Esto no es cierto.  Los sentimientos de miedo, de soledad; el no saber si se va a seguir viviendo al día siguiente y en particular el tener al que está enfrente como un enemigo son fenómenos de hoy. Son una vivencia muy cercana, sumamente cercana a nosotros. Y si no que lo diga cualquier usuario del transporte público en Tlalnepantla, Ecatepec que repite los riesgos de La Carretera, sólo que ahora montado en una pesera.
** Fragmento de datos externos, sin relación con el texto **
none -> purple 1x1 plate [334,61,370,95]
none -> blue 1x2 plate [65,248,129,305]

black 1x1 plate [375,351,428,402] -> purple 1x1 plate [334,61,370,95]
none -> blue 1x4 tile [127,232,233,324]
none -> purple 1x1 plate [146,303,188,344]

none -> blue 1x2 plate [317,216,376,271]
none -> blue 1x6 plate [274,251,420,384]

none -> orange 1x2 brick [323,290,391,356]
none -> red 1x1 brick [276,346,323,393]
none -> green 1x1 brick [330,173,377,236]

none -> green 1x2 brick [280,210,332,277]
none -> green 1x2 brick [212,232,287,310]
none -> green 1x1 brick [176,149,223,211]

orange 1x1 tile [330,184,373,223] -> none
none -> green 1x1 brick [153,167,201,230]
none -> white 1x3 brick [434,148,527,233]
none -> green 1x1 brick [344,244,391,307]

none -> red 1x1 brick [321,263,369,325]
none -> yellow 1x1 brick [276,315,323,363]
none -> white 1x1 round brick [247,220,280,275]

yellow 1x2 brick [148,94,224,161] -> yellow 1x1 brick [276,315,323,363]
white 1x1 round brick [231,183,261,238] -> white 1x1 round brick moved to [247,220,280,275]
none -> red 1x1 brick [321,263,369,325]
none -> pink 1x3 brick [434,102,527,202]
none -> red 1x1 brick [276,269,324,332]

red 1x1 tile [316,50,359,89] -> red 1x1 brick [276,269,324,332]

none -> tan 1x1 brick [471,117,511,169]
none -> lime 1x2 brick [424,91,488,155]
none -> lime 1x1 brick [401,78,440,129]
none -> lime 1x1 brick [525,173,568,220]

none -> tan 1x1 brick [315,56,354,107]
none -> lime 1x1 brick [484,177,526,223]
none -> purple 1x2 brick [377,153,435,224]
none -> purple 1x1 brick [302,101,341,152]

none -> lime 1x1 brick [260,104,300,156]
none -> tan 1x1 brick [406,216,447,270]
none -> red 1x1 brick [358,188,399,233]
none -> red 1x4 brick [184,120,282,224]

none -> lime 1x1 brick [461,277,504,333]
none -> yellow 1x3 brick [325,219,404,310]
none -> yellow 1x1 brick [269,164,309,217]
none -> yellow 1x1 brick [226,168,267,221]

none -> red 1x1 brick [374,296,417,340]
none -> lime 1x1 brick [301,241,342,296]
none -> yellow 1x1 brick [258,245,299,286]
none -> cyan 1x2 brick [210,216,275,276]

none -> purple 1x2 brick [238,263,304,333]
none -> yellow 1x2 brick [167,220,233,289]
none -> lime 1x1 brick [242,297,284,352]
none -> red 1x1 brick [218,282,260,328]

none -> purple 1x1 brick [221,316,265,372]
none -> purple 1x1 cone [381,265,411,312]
Esta novela más que premonitoria es un reflejo de lo que ya se nos vino.

Pero es una novela al fin de cuentas optimista. El amor conduce al encuentro con los demás; el amor entre el padre y el hijo supera todos los riesgos y daños y, el amor termina como vimos al principio de esta reflexión transformando a un niño en harapos, delgaducho, frágil en un niño que encuentra el amor, la seguridad, el calor. En un niño profeta, tabernáculo, en conclusión en un niño portador del fuego que salva.

Con el mar, con la luz encuentra una nueva familia. “La mujer al verle lo rodeó con sus brazos y lo estrechó. A veces le hablaba de Dios. El intentó hablar con Dios pero lo mejor era hablar con su padre y eso fue lo que hizo. La mujer dijo que eso estaba bien. Dijo que el aliento de Dios era también el de él aunque pasara de hombre a hombre por los siglos de los siglos.” Y en esta conexión con la eternidad culmina como si fuera una oración La Carretera del Cormac McCharty.